R.M. You evoked your "second wife". You had already been married previously;'

E.R.J. Yes, in 1960, and divorced in 1962. I have a girl, Suzanne, which is married and mother of a small girl.

R.M. How do you work in prison?

E.R.J. I in general pass three to five hours to be written in my cell. Here a standard day: 6 H at 9 a.m. 30 work of prisoner employed in the common room... 9. 30 to 12 noon, I write in my cell and I make my mail... 12 H at 12 noon 30, meal. 12. 30 to 13 H, work of prisoner. In general, four days out of seven, I go then of 1 p.m. 20 at 2 p.m. 30 to the gymnasium or I make weights and halt貥s to discuss. 14. 30 at 16. 30, work of prisoner. 16. 30 at 6 p.m. 30, I write again in my cell. After the evening meal, I pass my evenings to be discussed in the court or the library. I am also a president of the Council of the Prisoners which discusses problems of the prison and thus hold meetings for these questions. After the hour of sleeping, 22 hours, I try to write still a little when become again room calms assembles neither uproar more, nor noise.

R.M. Which are the writers who influenced you?

E.R.J. "Influenced" is perhaps a quite great word. In all cases I like to read people like Spillane and Brett Halliday, but also Ross Macdonald and John D. Mac Donald, and Ed McBain, too. I also read all the detective novels which fall me under the hand, to hold me with the current and to distract me at the same time. I also from time to time like a good book of Science fiction. But I think that nobody equalizes Faulkner, Hemingway or London Jack to tell a history and a day, I would like to write a novel not-police officer on people and their life, as these authors did it.

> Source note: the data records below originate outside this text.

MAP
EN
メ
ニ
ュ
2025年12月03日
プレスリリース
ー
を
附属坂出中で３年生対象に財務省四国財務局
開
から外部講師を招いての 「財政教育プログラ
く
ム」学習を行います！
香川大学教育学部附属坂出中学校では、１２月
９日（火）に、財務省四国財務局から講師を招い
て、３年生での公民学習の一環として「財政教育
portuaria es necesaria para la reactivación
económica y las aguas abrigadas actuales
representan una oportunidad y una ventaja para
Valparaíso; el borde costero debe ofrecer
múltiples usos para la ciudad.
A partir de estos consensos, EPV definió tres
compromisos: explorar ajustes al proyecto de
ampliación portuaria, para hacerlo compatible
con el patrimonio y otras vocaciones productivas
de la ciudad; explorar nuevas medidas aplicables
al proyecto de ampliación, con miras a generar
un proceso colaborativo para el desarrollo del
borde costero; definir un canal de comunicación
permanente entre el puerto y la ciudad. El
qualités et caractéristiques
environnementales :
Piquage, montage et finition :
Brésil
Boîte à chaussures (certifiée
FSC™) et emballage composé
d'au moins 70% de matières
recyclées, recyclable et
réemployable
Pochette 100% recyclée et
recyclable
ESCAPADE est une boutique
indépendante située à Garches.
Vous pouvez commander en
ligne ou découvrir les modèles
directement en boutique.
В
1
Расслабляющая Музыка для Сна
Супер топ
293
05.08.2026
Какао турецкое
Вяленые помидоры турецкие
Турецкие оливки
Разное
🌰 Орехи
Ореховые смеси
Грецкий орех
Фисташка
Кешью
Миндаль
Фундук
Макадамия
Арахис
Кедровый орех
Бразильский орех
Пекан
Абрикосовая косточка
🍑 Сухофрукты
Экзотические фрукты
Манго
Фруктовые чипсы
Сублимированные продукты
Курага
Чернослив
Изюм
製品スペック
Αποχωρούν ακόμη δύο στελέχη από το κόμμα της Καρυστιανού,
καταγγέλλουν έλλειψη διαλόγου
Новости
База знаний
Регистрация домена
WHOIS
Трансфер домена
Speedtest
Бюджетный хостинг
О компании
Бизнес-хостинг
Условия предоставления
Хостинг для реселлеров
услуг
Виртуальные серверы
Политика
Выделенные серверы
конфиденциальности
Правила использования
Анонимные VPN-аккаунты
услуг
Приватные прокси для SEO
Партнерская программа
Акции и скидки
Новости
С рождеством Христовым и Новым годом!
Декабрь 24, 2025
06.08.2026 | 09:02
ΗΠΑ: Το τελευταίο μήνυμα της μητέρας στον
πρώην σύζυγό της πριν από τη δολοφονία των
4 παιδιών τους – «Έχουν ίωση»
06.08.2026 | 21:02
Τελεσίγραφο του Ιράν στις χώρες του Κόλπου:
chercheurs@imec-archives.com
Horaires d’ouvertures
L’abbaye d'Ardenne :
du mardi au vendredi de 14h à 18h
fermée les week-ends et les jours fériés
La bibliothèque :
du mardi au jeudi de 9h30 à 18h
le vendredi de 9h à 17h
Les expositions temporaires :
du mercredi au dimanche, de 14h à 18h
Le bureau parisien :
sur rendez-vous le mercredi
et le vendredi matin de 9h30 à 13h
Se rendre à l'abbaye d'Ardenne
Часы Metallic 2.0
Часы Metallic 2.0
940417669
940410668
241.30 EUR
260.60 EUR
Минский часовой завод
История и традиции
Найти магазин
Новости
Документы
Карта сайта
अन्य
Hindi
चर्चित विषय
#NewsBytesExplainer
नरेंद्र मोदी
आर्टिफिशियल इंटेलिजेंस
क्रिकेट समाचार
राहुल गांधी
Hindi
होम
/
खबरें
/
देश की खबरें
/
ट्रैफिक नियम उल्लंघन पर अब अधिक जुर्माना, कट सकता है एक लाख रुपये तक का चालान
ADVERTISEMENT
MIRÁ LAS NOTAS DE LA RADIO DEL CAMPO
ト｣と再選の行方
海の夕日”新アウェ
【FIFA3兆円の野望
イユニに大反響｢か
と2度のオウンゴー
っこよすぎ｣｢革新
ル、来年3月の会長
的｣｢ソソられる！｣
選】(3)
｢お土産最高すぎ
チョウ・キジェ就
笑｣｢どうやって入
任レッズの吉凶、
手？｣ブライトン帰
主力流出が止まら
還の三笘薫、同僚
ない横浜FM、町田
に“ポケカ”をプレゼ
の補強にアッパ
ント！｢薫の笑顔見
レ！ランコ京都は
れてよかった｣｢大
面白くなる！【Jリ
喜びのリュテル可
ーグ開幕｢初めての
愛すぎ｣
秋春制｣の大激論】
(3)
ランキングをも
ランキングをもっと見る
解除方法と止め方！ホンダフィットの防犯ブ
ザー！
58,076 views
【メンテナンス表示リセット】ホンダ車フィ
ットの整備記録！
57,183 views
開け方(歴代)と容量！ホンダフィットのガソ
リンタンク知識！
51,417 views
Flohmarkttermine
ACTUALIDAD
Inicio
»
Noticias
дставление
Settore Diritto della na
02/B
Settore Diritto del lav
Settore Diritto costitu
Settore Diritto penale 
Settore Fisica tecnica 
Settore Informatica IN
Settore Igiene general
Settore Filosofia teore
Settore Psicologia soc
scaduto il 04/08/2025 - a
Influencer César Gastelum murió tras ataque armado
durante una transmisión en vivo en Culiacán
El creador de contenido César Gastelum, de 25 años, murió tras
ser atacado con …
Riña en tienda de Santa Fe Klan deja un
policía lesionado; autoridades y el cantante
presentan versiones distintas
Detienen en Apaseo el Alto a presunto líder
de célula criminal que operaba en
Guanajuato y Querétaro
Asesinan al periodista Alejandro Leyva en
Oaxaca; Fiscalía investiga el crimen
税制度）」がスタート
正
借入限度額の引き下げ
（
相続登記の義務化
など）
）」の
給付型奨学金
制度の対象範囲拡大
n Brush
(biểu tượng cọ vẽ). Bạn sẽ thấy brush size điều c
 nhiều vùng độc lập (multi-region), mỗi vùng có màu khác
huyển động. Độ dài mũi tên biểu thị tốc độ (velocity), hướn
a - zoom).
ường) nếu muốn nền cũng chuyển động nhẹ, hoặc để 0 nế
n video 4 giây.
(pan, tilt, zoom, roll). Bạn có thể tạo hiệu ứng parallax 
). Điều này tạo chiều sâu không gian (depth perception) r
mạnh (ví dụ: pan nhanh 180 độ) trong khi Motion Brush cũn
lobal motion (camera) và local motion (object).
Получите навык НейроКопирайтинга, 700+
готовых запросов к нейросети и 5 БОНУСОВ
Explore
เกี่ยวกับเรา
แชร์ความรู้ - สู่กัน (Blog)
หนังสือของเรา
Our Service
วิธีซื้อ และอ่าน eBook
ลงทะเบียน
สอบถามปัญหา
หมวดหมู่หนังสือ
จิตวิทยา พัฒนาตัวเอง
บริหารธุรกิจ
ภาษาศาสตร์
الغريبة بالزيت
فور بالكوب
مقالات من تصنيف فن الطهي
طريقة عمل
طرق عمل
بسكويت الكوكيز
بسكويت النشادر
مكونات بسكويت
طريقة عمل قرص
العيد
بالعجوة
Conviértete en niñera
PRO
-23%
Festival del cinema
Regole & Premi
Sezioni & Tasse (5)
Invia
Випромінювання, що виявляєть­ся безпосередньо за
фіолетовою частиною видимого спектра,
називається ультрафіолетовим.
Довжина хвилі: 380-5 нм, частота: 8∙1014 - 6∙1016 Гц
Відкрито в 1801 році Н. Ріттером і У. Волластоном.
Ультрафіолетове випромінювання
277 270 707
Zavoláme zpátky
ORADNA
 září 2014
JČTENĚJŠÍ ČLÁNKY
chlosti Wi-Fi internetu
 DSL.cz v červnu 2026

R.M. One adapted for television one of your novels, Mongo returned (Mongo' S Back In Town), and, in my opinion, this telefilm, which we could see in France, very is successful. Joe Don Baker made a remarkable composition in particular there.

E.R.J. I saw Mongo with the tele ici-mꭥ and before even as it is not turned, I had the occasion to meet Joe Don Baker in these walls. I appreciated the telefilm although I do not think that they could really turn the same history that that of the book. In any case, the choice of Joe Don Baker was judicious. It is a "nature".

R.M. Emil Richard Johnson, in the name of all the readers of Dicks Hardware-Bolled, I would like to wish you all our wishes of success in your trade of black novelist, and social rehabilitation at the time of your release on word, which we hope for very next.